→ **Exercise instructions**
Copy exactly the lines of the data below, beginning with the line with "Table 2. Thresholds" and ending with the line with "Table 4. Two-Factor". Pictures are to be omitted.

→ **Data records**
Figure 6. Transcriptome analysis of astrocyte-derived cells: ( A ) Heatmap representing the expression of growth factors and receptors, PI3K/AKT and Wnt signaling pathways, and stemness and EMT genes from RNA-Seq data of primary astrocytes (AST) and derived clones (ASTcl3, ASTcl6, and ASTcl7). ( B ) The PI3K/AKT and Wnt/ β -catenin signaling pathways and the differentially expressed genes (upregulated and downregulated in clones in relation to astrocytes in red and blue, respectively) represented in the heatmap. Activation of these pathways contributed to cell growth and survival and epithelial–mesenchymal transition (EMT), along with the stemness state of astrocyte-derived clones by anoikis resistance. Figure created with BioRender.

---

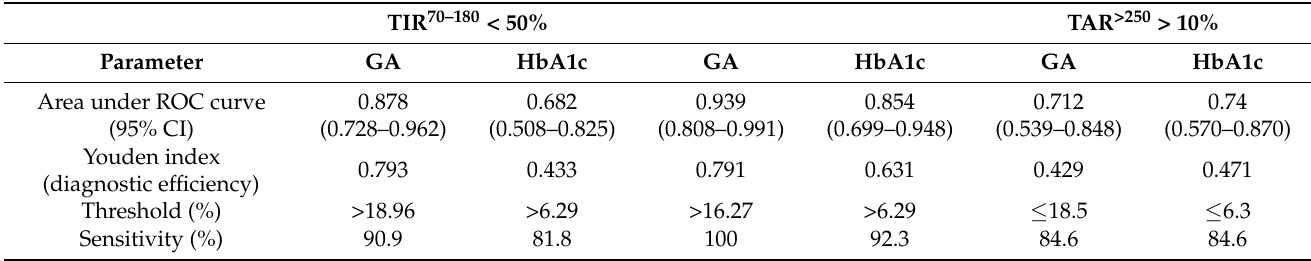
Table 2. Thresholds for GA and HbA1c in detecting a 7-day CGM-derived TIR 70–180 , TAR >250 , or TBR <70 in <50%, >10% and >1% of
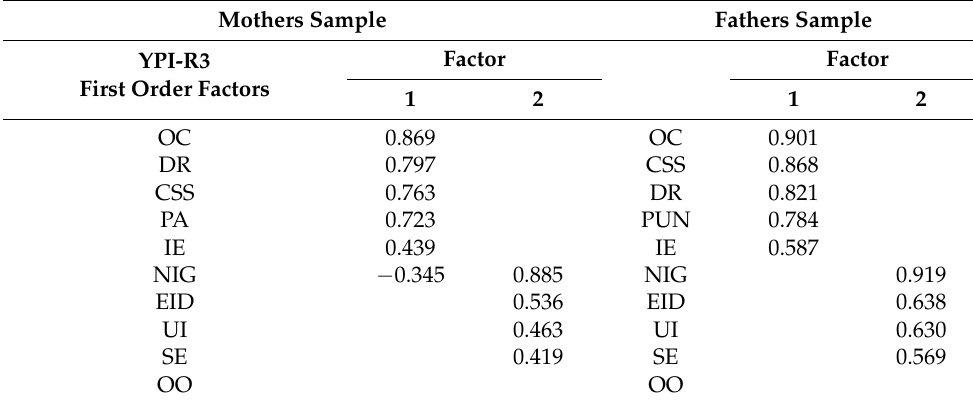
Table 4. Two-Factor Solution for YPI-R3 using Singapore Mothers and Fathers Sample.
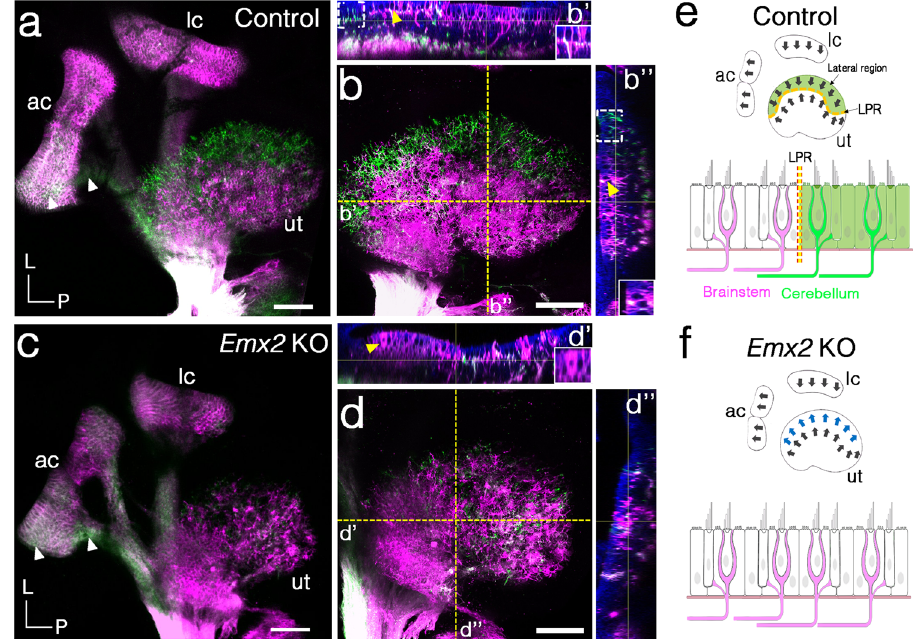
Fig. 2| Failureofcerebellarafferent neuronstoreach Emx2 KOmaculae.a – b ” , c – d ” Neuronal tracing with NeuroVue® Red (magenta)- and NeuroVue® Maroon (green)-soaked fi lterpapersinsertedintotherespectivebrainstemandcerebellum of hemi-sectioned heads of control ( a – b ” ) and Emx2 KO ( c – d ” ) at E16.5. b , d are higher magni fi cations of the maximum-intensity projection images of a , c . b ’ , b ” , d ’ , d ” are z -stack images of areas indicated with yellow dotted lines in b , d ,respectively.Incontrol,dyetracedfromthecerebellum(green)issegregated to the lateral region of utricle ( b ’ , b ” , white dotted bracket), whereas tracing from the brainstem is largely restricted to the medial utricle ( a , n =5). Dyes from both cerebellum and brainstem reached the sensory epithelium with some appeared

→ **Your response**
Table 2. Thresholds for GA and HbA1c in detecting a 7-day CGM-derived TIR 70–180 , TAR >250 , or TBR <70 in <50%, >10% and >1% of
Table 4. Two-Factor Solution for YPI-R3 using Singapore Mothers and Fathers Sample.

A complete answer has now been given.